● Task objective: Swap every "Transcribe" in the entries below for "Copy out", then write the entries out again with nothing else altered.
## Begin
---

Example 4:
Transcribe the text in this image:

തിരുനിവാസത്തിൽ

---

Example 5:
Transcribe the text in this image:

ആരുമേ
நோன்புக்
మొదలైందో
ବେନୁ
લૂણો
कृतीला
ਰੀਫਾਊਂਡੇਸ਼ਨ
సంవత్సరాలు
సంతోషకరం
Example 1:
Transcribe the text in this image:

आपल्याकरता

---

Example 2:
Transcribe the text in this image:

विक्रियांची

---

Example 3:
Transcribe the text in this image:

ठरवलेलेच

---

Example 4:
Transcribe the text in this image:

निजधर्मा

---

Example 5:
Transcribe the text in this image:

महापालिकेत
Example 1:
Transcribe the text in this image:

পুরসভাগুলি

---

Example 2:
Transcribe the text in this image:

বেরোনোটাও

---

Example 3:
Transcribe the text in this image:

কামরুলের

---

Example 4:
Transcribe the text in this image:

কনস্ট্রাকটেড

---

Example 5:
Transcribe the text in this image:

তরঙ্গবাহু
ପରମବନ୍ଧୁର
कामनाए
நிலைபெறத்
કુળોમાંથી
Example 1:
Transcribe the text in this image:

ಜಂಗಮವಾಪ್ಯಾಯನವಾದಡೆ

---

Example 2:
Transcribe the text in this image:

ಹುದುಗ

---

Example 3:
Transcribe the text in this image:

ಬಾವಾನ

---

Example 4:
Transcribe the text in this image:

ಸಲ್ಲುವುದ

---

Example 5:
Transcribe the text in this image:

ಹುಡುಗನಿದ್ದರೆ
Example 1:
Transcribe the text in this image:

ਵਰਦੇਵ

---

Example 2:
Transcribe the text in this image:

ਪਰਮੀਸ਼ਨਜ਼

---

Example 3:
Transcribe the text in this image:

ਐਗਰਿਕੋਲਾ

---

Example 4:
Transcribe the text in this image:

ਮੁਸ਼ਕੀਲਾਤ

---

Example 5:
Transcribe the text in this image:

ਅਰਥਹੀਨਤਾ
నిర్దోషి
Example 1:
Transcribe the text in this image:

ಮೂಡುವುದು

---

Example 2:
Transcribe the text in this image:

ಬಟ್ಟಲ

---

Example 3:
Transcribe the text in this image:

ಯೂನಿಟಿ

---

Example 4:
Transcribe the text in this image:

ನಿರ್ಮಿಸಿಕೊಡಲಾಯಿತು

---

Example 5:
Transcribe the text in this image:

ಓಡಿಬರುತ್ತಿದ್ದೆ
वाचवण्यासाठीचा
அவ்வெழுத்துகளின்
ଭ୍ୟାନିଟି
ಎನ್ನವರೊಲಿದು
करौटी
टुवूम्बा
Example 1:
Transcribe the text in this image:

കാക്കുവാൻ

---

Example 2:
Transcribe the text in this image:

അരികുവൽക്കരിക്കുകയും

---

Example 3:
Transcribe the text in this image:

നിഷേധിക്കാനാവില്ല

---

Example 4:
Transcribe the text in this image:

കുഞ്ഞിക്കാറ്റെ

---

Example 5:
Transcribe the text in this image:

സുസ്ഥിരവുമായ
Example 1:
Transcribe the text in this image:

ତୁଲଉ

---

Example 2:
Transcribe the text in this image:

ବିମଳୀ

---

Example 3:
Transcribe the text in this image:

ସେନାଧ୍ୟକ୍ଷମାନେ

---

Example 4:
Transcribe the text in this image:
## End
● Written answer:
---

Example 4:
Copy out the text in this image:

തിരുനിവാസത്തിൽ

---

Example 5:
Copy out the text in this image:

ആരുമേ
நோன்புக்
మొదలైందో
ବେନୁ
લૂણો
कृतीला
ਰੀਫਾਊਂਡੇਸ਼ਨ
సంవత్సరాలు
సంతోషకరం
Example 1:
Copy out the text in this image:

आपल्याकरता

---

Example 2:
Copy out the text in this image:

विक्रियांची

---

Example 3:
Copy out the text in this image:

ठरवलेलेच

---

Example 4:
Copy out the text in this image:

निजधर्मा

---

Example 5:
Copy out the text in this image:

महापालिकेत
Example 1:
Copy out the text in this image:

পুরসভাগুলি

---

Example 2:
Copy out the text in this image:

বেরোনোটাও

---

Example 3:
Copy out the text in this image:

কামরুলের

---

Example 4:
Copy out the text in this image:

কনস্ট্রাকটেড

---

Example 5:
Copy out the text in this image:

তরঙ্গবাহু
ପରମବନ୍ଧୁର
कामनाए
நிலைபெறத்
કુળોમાંથી
Example 1:
Copy out the text in this image:

ಜಂಗಮವಾಪ್ಯಾಯನವಾದಡೆ

---

Example 2:
Copy out the text in this image:

ಹುದುಗ

---

Example 3:
Copy out the text in this image:

ಬಾವಾನ

---

Example 4:
Copy out the text in this image:

ಸಲ್ಲುವುದ

---

Example 5:
Copy out the text in this image:

ಹುಡುಗನಿದ್ದರೆ
Example 1:
Copy out the text in this image:

ਵਰਦੇਵ

---

Example 2:
Copy out the text in this image:

ਪਰਮੀਸ਼ਨਜ਼

---

Example 3:
Copy out the text in this image:

ਐਗਰਿਕੋਲਾ

---

Example 4:
Copy out the text in this image:

ਮੁਸ਼ਕੀਲਾਤ

---

Example 5:
Copy out the text in this image:

ਅਰਥਹੀਨਤਾ
నిర్దోషి
Example 1:
Copy out the text in this image:

ಮೂಡುವುದು

---

Example 2:
Copy out the text in this image:

ಬಟ್ಟಲ

---

Example 3:
Copy out the text in this image:

ಯೂನಿಟಿ

---

Example 4:
Copy out the text in this image:

ನಿರ್ಮಿಸಿಕೊಡಲಾಯಿತು

---

Example 5:
Copy out the text in this image:

ಓಡಿಬರುತ್ತಿದ್ದೆ
वाचवण्यासाठीचा
அவ்வெழுத்துகளின்
ଭ୍ୟାନିଟି
ಎನ್ನವರೊಲಿದು
करौटी
टुवूम्बा
Example 1:
Copy out the text in this image:

കാക്കുവാൻ

---

Example 2:
Copy out the text in this image:

അരികുവൽക്കരിക്കുകയും

---

Example 3:
Copy out the text in this image:

നിഷേധിക്കാനാവില്ല

---

Example 4:
Copy out the text in this image:

കുഞ്ഞിക്കാറ്റെ

---

Example 5:
Copy out the text in this image:

സുസ്ഥിരവുമായ
Example 1:
Copy out the text in this image:

ତୁଲଉ

---

Example 2:
Copy out the text in this image:

ବିମଳୀ

---

Example 3:
Copy out the text in this image:

ସେନାଧ୍ୟକ୍ଷମାନେ

---

Example 4:
Copy out the text in this image:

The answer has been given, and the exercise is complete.